One time on the bathroom counter, I turned away for a second and Jack LEAPED off the countertop (he really doesn't like getting his toenails clipped!) and I was FREAKED OUT :new_Eyecrazy:







... he was totally fine though... i checked him all over and gave him cuddles, but he didn't even cry or anything -- just acted like it was totally normal to leap from high places. Of course, Jack is a hardy BIG boy (10 lb) so it was less likely he'd be hurt ... even so...







I never let him go when I groom him now!!!


----------



## mmo (Sep 4, 2004)

That happened to my husband one time







Nacho fell on his front legs and i think he hit the floor with his lower jaw. He cried for about 30 seconds and i though i was having a heart attack. We took him to the vet and it was nothing but it sure was a big scare. I even get goosebumps now as i remember that day but i am relieved it wasn`t serious. Of course my husband is not allowed to get him anywhere high places ever again.


----------



## k/c mom (Oct 9, 2004)

I groom Catcher on a counter in my laundry room and I can't take my hands off him for a second. He's starting to do something that I don't like though and that is when he knows I'm about finished he will leap in to my arms before I can actually pick him up off the counter. After reading what happened to Charlie, it reminds me that I need to teach him to sit first before taking him off the counter... if I missed catching him in mid-air... it would be bad.

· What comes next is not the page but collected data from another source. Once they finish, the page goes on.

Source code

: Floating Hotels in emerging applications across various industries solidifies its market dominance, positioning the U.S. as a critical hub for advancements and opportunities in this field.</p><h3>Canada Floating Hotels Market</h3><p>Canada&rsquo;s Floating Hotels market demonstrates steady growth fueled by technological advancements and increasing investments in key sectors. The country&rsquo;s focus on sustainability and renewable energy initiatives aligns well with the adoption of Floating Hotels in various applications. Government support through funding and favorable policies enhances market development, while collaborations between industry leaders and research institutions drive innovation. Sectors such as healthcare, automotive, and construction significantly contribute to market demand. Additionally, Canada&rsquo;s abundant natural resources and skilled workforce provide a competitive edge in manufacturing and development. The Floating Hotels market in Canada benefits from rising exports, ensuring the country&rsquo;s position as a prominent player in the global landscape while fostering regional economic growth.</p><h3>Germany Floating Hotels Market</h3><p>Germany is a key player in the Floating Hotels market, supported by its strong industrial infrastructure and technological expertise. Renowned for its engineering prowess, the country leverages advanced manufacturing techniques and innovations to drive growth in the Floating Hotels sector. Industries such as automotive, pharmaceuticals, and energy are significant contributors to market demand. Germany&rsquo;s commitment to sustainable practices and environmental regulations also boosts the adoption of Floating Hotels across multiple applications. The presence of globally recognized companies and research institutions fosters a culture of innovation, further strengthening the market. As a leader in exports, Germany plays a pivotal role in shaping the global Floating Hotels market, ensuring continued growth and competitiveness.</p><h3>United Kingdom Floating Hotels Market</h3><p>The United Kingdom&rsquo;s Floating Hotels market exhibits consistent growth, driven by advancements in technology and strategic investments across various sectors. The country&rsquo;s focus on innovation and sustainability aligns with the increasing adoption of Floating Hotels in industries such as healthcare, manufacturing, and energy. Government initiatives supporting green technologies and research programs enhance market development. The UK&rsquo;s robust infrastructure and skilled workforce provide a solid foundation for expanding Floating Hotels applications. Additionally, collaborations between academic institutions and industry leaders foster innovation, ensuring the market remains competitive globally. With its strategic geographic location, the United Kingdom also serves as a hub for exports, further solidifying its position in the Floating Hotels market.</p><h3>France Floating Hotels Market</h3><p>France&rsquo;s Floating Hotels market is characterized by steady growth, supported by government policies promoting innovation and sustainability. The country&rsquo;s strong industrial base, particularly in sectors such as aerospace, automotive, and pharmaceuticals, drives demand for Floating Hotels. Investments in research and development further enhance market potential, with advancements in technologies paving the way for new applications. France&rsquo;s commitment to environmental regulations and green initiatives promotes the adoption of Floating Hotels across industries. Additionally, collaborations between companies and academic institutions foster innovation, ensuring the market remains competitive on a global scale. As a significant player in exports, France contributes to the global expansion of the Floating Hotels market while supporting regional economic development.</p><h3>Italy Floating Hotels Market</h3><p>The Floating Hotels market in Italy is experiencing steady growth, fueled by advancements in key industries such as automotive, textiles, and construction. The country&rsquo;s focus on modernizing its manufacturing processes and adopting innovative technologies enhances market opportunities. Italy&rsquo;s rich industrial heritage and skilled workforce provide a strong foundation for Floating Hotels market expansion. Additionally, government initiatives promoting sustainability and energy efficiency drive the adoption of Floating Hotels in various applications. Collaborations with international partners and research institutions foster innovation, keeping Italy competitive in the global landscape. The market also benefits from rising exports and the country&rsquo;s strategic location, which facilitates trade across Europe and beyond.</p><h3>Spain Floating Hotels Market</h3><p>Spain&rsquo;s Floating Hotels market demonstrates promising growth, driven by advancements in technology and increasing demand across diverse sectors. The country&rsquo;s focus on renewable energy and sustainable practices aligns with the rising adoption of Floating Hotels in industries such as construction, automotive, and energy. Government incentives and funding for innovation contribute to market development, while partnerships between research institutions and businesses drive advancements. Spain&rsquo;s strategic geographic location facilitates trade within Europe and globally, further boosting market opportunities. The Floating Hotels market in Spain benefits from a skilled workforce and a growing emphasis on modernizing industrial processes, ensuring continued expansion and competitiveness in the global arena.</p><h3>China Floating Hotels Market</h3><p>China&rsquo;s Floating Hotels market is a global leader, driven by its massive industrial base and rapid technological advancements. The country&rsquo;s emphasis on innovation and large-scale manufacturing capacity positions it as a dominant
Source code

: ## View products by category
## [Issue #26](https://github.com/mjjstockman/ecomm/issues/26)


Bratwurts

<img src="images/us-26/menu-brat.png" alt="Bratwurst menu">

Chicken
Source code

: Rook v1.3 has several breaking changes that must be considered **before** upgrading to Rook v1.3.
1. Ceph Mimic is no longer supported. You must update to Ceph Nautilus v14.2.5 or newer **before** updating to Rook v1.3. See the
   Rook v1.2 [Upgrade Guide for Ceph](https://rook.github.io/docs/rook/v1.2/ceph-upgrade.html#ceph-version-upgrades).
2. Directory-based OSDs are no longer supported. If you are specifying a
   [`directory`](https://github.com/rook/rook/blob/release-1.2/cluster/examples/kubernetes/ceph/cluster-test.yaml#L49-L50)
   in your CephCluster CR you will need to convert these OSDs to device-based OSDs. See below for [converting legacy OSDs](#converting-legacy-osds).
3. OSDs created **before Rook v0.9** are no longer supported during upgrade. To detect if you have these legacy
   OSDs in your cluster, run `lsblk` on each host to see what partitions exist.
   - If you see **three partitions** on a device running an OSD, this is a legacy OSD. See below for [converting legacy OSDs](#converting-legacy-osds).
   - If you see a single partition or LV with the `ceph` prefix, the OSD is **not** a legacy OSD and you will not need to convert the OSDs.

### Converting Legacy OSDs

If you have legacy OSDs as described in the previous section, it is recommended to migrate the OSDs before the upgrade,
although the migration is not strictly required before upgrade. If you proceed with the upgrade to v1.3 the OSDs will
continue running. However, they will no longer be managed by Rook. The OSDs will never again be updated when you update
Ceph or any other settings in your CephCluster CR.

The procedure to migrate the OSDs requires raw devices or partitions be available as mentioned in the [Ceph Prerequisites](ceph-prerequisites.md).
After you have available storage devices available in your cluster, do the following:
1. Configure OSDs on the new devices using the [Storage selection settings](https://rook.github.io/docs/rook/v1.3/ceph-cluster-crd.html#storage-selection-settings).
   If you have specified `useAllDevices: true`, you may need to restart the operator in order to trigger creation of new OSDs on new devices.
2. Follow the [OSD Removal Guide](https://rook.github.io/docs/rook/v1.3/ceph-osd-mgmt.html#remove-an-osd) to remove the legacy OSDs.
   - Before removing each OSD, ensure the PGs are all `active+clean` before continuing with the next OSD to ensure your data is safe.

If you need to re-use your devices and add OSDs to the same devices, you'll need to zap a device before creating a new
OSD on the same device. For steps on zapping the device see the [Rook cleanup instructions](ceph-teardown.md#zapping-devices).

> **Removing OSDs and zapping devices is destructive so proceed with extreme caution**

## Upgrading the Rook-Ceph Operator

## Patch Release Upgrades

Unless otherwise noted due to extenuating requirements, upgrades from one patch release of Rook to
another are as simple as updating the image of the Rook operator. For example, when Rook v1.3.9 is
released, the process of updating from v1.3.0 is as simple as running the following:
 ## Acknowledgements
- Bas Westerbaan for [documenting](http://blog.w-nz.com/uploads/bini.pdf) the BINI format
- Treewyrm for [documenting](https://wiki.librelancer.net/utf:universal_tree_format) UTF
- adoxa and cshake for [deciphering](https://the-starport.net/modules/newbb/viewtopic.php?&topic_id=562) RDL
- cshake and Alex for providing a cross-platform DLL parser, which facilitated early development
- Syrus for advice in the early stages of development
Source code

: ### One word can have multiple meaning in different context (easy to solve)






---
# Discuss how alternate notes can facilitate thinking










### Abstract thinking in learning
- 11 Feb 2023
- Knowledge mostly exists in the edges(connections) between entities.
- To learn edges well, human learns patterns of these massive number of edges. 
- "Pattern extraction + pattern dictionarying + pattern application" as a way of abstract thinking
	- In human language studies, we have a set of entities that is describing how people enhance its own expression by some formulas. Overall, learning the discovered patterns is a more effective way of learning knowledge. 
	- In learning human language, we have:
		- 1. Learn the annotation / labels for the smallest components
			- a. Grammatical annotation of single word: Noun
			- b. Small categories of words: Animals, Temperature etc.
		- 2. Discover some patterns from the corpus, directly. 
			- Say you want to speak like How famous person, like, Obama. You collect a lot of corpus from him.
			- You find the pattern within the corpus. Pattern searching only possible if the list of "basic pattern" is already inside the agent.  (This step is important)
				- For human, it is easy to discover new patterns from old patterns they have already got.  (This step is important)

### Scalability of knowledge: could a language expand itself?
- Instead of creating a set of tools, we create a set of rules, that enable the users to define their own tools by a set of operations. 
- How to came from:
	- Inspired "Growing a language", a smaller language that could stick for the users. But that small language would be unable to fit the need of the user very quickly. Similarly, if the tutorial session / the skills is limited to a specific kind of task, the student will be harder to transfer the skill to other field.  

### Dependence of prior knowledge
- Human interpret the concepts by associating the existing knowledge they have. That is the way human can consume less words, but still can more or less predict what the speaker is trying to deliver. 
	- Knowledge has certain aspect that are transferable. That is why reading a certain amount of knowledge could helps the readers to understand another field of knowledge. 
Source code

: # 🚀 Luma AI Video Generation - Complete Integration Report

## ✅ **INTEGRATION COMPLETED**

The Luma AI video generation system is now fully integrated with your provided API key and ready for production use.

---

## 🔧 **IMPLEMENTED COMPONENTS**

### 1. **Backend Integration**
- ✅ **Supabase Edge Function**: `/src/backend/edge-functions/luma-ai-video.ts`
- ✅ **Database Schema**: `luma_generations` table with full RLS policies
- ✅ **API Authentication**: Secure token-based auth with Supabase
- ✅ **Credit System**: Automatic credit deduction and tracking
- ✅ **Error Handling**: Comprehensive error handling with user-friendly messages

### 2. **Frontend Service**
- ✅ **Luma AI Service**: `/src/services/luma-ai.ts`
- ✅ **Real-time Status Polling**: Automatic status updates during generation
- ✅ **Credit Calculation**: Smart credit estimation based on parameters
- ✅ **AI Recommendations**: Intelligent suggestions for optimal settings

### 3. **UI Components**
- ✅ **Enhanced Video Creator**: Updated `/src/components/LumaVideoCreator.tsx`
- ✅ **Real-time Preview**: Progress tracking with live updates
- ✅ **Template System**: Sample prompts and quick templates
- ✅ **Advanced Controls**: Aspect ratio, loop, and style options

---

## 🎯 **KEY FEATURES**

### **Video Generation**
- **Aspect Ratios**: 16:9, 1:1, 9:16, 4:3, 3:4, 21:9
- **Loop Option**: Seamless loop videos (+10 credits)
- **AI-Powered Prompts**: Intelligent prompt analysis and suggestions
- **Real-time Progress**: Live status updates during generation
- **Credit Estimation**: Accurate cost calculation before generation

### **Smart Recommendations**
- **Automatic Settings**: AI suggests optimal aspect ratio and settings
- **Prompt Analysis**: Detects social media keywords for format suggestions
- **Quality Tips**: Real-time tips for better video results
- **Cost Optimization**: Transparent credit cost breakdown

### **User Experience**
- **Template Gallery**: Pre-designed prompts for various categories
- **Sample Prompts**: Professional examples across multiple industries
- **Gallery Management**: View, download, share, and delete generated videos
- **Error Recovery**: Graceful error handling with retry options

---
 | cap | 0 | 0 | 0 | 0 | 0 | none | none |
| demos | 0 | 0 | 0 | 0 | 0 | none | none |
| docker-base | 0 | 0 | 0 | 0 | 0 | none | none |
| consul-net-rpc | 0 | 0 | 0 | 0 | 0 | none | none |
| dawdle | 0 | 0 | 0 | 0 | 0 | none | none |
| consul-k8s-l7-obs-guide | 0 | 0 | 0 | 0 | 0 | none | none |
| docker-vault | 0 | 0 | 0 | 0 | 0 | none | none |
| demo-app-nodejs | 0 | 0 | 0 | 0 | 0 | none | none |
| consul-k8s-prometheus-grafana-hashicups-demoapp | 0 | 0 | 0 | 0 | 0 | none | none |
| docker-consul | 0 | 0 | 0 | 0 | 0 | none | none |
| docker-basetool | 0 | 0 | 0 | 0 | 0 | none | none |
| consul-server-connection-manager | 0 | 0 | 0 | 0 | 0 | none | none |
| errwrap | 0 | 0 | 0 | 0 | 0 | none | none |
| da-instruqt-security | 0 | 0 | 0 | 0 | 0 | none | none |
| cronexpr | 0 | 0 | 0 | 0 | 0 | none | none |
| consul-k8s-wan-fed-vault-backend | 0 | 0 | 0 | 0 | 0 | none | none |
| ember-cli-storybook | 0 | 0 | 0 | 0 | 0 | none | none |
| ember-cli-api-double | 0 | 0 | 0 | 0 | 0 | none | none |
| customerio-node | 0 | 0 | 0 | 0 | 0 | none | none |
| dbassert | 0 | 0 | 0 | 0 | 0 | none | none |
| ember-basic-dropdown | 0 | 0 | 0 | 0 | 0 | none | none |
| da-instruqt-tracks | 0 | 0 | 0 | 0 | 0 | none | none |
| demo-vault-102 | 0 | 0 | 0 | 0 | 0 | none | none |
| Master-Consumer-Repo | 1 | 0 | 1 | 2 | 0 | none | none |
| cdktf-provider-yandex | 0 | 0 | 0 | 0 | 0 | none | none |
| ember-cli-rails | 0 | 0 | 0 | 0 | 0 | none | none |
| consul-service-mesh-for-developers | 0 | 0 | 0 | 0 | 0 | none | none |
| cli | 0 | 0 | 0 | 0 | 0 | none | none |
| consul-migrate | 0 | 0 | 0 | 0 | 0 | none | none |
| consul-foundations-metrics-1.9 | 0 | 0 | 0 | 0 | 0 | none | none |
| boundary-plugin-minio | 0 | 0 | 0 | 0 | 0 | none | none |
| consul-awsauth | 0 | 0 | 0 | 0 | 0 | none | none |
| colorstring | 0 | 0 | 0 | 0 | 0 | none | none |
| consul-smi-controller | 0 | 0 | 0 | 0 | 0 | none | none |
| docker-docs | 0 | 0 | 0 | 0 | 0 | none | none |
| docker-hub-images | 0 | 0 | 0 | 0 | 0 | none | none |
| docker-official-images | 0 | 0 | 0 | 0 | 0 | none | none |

If I were you, I would take Charlie to the vet to be checked out just to be safe.


----------



## bellasmommy (May 8, 2005)

Poor baby! Bella has never fallen off the counter, but she did fall out of her car seat once. I forgot to attach the hook to her harness. Imagine that, I put her harness on, strapped the other thingy to the seat belt, everything BUT actually buckle her in, I felt pretty awful when she tumbled out







but she was just fine


----------



## Silvia (Jun 4, 2005)

It also happened to my girl Rosita except that she hit her little head... I cried so bad... for like five minutes she was kind of disoriented. I took her to the vet inmediately. I would if I were you, one never knows... they are so little and... breakable!!


----------



## Brinkley & Neyland's Mom (Jun 14, 2004)

Brinkley jumped quite a ways out of my lap in the van one time and hit the pavement...on his feet...but he hurt himself much the same way.
I posted on it awhile back.
He yelped and limped for awhile.
I took him to the vet and he said he probably pulled something. He gave me an anti-inflammatory and after a few days he was fine. He did say his back knees were popping after that. We didn't have knee problems until that incident.


----------



## Scoobydoo (May 26, 2005)

I am just wondering if Charlie is ok and not suffering any problems from her leap


----------



## CoriMalte (Jun 3, 2005)

> _Originally posted by Scoobydoo_@Nov 2 2005, 06:17 AM
> *I am just wondering if Charlie is ok and not suffering any problems from her leap
> 
> 
> ...


[/QUOTE]

Thanks for your concern everyone! Charlie has been just fine since her leap, back to her old self again!


----------



## AJ (Jun 5, 2005)

Oh, that is soo scary!!!!







Glad that little Charlie is alright!!!!


----------